**REQUIREMENT:** Nothing but an exact copy is wanted here: the line with "1333C775 888 874" and all the lines that follow it in the entries below.

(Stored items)
# # # #
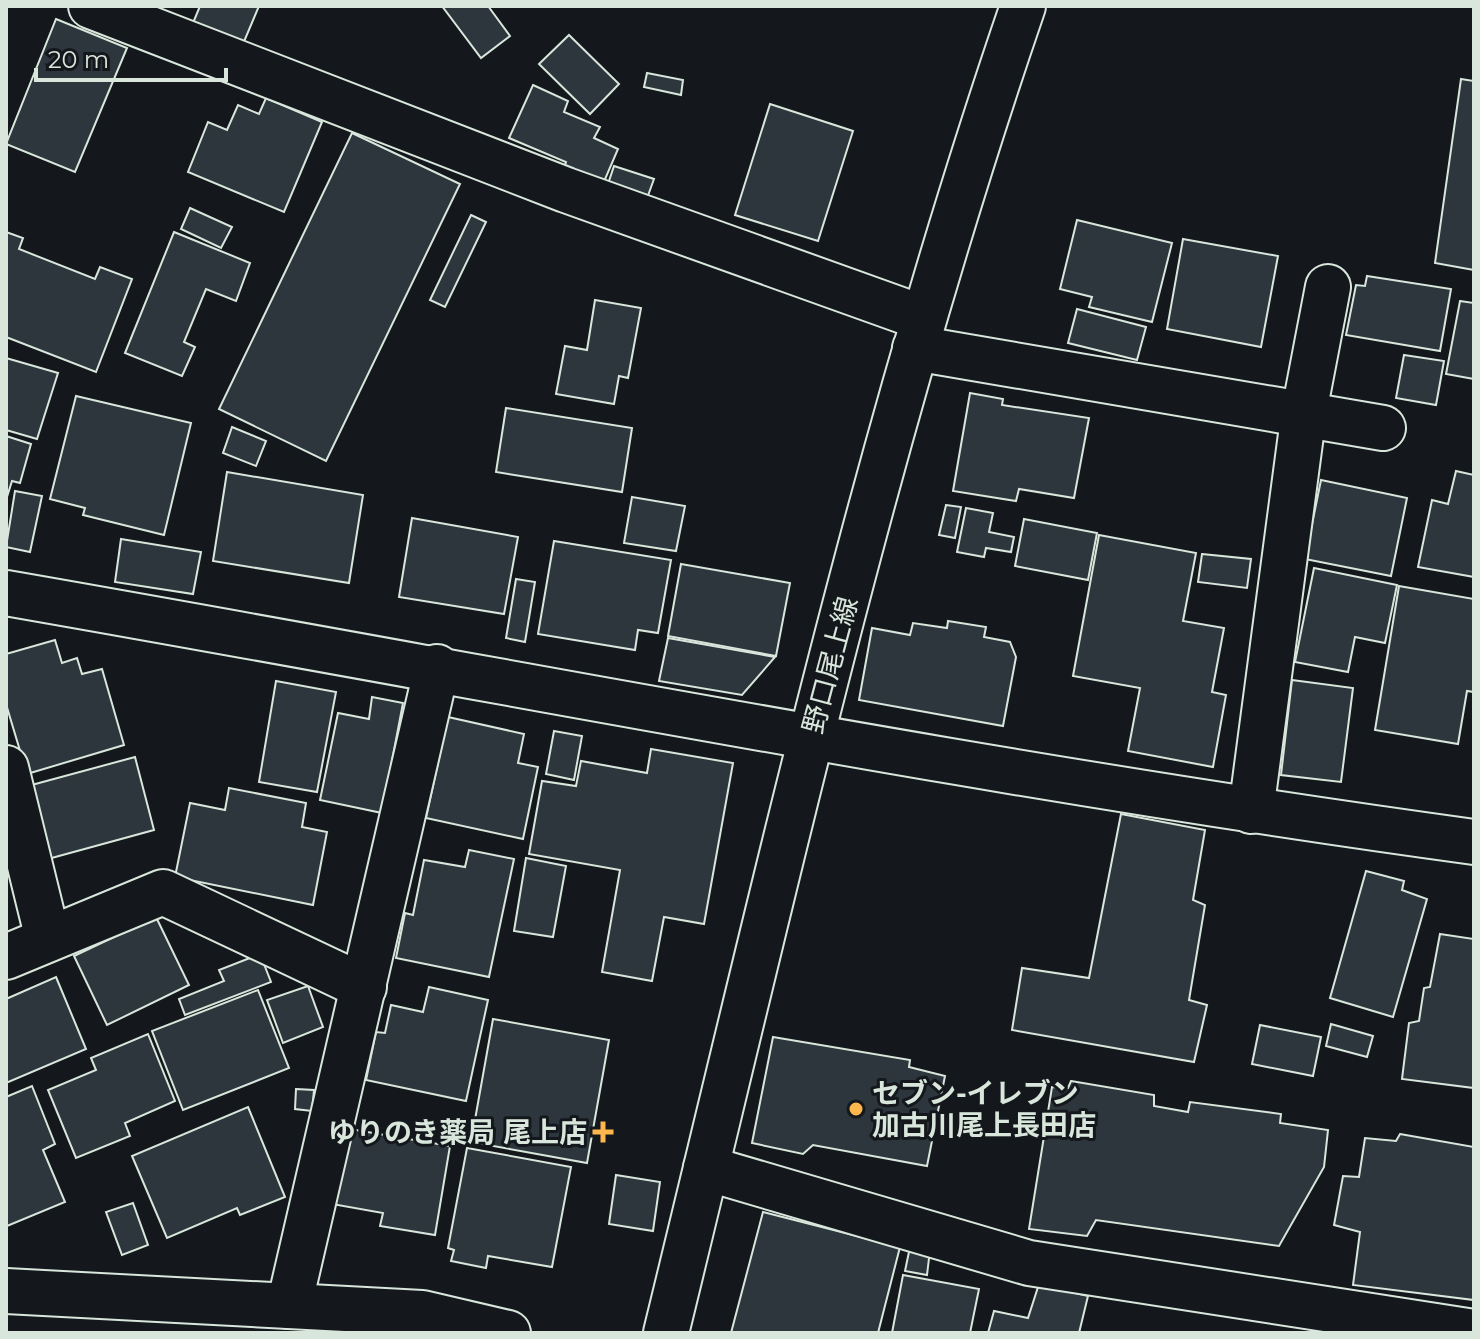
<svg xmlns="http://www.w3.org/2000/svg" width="1480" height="1339" viewBox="0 0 1480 1339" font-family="Montserrat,'Noto Sans JP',sans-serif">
  <rect width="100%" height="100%" fill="#14181c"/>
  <g fill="#2c363c" stroke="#d8e6dc" stroke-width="2">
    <polygon points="200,6 259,6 243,44 193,23"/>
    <polygon points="442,6 488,6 510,36 481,58"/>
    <polygon points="56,19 127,48 75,172 6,144"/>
    <polygon points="569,35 619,84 590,114 539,64"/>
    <polygon points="647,73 683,80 681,95 644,87"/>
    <polygon points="1461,79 1474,81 1474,270 1435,263"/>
    <polygon points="533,85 568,101 564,112 600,127 594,138 618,149 603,184 564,168 566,162 509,138"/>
    <polygon points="266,98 322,122 284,212 188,172 208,122 227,130 238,105 259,114"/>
    <polygon points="770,104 853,131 818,241 735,215"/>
    <polygon points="352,133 460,184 326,461 219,409"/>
    <polygon points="614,166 654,179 646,201 607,187"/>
    <polygon points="190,208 232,227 221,248 181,229"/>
    <polygon points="471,215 486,222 445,307 430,300"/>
    <polygon points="1077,220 1172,243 1152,322 1089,307 1092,297 1060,289"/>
    <polygon points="6,232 23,238 19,249 95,279 100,267 132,279 96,372 6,337"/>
    <polygon points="174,232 250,263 236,301 206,289 184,342 195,347 182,376 125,353"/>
    <polygon points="1183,239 1278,256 1261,347 1167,329"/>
    <polygon points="1367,276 1451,289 1440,351 1346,335 1356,285 1365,286"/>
    <polygon points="595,300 641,308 628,378 619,376 614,404 556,394 565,346 587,350"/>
    <polygon points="1460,301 1474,303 1474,379 1446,374"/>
    <polygon points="1077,309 1146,327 1137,360 1068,343"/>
    <polygon points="1404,355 1444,361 1436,405 1396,398"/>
    <polygon points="6,358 58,373 37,439 6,430"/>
    <polygon points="970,393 1003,399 1002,405 1089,418 1074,498 1019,489 1016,501 953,491"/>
    <polygon points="76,396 191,423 164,535 83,515 85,508 50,499"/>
    <polygon points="506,408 632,428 622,492 496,472"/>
    <polygon points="232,427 266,441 256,466 223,453"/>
    <polygon points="6,436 31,444 20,483 12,481 6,500"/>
    <polygon points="1456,471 1474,475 1474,577 1418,567 1432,500 1448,504"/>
    <polygon points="227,472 363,495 349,583 213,561"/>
    <polygon points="1321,480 1407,498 1391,576 1305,559"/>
    <polygon points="15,491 42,496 30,552 6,547"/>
    <polygon points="632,497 685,506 676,551 624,543"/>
    <polygon points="946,505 961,507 955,538 939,535"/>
    <polygon points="966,508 993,513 989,532 1014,537 1011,552 986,548 984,557 957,552"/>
    <polygon points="412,518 518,537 504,614 399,597"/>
    <polygon points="1024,519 1097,533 1088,580 1015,566"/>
    <polygon points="1099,535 1196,553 1183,621 1224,628 1212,692 1226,695 1213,767 1128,751 1140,688 1073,676"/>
    <polygon points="121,539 201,552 193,594 115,582"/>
    <polygon points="554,541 671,560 658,633 638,630 635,650 538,634"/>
    <polygon points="1202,554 1251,559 1247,588 1198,582"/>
    <polygon points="681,564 790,583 776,656 668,636"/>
    <polygon points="1314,568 1397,585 1385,643 1355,637 1348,672 1295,662"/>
    <polygon points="516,579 535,582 525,642 506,638"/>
    <polygon points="1399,586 1474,599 1474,692 1467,691 1458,744 1375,730"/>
    <polygon points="948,621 986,627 984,637 1010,642 1016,657 1003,726 859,700 872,628 910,635 913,623 947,628"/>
    <polygon points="668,638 775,657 742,695 659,681"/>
    <polygon points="55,640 62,663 77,658 82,674 102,669 124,745 27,774 6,704 6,654"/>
    <polygon points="1292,680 1353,688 1341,782 1281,775"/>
    <polygon points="276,681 336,692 317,792 259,782"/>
    <polygon points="372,697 403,703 382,813 320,800 338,713 369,719"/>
    <polygon points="448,717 524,734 518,763 538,767 523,839 426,818"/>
    <polygon points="554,731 582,736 574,780 546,774"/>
    <polygon points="651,749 733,763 704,924 664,917 652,981 602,972 620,870 529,854 542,781 576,786 581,761 647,773"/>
    <polygon points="135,757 154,830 48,859 28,786"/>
    <polygon points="229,788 306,803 302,827 327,832 313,905 175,877 190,803 225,810"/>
    <polygon points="1121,814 1205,830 1193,900 1205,905 1189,1000 1207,1005 1194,1062 1012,1030 1022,968 1089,978"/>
    <polygon points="469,850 514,859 489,977 396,958 405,913 413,915 424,860 465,867"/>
    <polygon points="526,858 566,866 553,937 514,931"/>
    <polygon points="1366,871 1404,881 1402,890 1427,899 1393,1017 1330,998"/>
    <polygon points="156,917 189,985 107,1025 74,956"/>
    <polygon points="1440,934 1474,939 1474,1088 1402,1079 1409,1023 1419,1021 1424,988 1430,987"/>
    <polygon points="260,954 271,982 185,1015 179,999 224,981 219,970"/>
    <polygon points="56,977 86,1049 6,1083 6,999"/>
    <polygon points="308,986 323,1027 283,1043 267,1000"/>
    <polygon points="429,987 488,1000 466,1101 366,1080 376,1032 385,1033 391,1005 423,1012"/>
    <polygon points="258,990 289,1068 183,1110 152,1031"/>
    <polygon points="493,1019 609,1040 587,1163 471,1142"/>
    <polygon points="1331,1024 1373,1036 1367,1057 1326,1046"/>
    <polygon points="1260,1025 1321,1037 1313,1076 1252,1064"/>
    <polygon points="148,1034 175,1101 125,1123 130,1136 76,1158 48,1090 96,1070 91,1058"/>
    <polygon points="773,1037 910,1060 909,1067 945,1076 927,1166 813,1145 803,1154 752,1143"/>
    <polygon points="1071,1081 1154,1095 1154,1106 1188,1112 1190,1102 1281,1114 1280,1123 1328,1130 1324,1167 1279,1246 1096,1220 1087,1236 1029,1229 1052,1087 1068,1088"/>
    <polygon points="32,1086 55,1144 43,1150 65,1202 7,1226 6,1097"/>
    <polygon points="296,1089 314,1090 312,1111 295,1109"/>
    <polygon points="248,1107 285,1197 240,1215 237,1208 167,1238 132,1156"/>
    <polygon points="344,1128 450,1146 435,1235 380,1226 383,1213 332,1204"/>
    <polygon points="1400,1134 1474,1147 1474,1300 1353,1285 1360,1232 1334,1225 1343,1176 1359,1177 1365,1138 1396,1141"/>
    <polygon points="467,1148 571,1167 552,1267 488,1256 486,1268 451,1261 454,1250 448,1248"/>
    <polygon points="616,1175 660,1182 653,1231 609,1224"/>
    <polygon points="133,1203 148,1245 122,1255 106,1212"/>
    <polygon points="763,1212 900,1247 878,1333 731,1333"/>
    <polygon points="910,1247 930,1250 927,1275 905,1271"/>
    <polygon points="903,1275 979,1289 970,1333 892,1333"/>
    <polygon points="1039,1284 1088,1296 1079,1333 988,1333 994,1311 1028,1318"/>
  </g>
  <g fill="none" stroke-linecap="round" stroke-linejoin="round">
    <g stroke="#d8e6dc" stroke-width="48">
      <g id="street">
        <polyline points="91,6 566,190 923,318"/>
        <polyline points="915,348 1383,428"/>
        <path d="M6 593C495 678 982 775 1474 842"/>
        <polyline points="6,768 48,939"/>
        <polyline points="1251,811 1304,412 1328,287"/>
        <polyline points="6,957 163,892 364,987"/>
        <polyline points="706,1168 1029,1263 1474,1332"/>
        <polyline points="6,1291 422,1313 508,1333"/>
        <polyline points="289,1306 437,667"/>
      </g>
    </g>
    <g stroke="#d8e6dc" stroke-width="48">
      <path id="secondary" d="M666 1333C775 888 874 440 1023 6"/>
    </g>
    <use href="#street" stroke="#14181c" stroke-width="44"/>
    <use href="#secondary" stroke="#14181c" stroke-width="44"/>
  </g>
  <g fill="#ffb74d" stroke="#14181c" stroke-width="3">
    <circle cx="856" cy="1109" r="8"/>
    <path d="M599 1120h8v8h8v8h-8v8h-8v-8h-8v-8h8z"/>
  </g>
  <g text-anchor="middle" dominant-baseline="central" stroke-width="6" stroke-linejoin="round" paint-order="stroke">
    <g font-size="28" fill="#d8e6dc" stroke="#14181c">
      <text transform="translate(830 665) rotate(-75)">野口尾上線</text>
    </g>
    <g font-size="28" font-weight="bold" fill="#d8e6dc" stroke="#14181c" text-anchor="start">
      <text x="872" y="1093">セブン-イレブン<tspan x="872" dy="32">加古川尾上長田店</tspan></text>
      <text x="587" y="1132" text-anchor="end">ゆりのき薬局 尾上店</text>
    </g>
  </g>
  <rect width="1480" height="1339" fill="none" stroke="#d8e6dc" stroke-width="16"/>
  <path d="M36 68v12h190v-12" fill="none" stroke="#d8e6dc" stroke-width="4"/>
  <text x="48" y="68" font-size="24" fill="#d8e6dc" stroke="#14181c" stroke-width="6" paint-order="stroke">20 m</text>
</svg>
# # # #
**RESPONSE BELOW:**
      <path id="secondary" d="M666 1333C775 888 874 440 1023 6"/>
    </g>
    <use href="#street" stroke="#14181c" stroke-width="44"/>
    <use href="#secondary" stroke="#14181c" stroke-width="44"/>
  </g>
  <g fill="#ffb74d" stroke="#14181c" stroke-width="3">
    <circle cx="856" cy="1109" r="8"/>
    <path d="M599 1120h8v8h8v8h-8v8h-8v-8h-8v-8h8z"/>
  </g>
  <g text-anchor="middle" dominant-baseline="central" stroke-width="6" stroke-linejoin="round" paint-order="stroke">
    <g font-size="28" fill="#d8e6dc" stroke="#14181c">
      <text transform="translate(830 665) rotate(-75)">野口尾上線</text>
    </g>
    <g font-size="28" font-weight="bold" fill="#d8e6dc" stroke="#14181c" text-anchor="start">
      <text x="872" y="1093">セブン-イレブン<tspan x="872" dy="32">加古川尾上長田店</tspan></text>
      <text x="587" y="1132" text-anchor="end">ゆりのき薬局 尾上店</text>
    </g>
  </g>
  <rect width="1480" height="1339" fill="none" stroke="#d8e6dc" stroke-width="16"/>
  <path d="M36 68v12h190v-12" fill="none" stroke="#d8e6dc" stroke-width="4"/>
  <text x="48" y="68" font-size="24" fill="#d8e6dc" stroke="#14181c" stroke-width="6" paint-order="stroke">20 m</text>
</svg>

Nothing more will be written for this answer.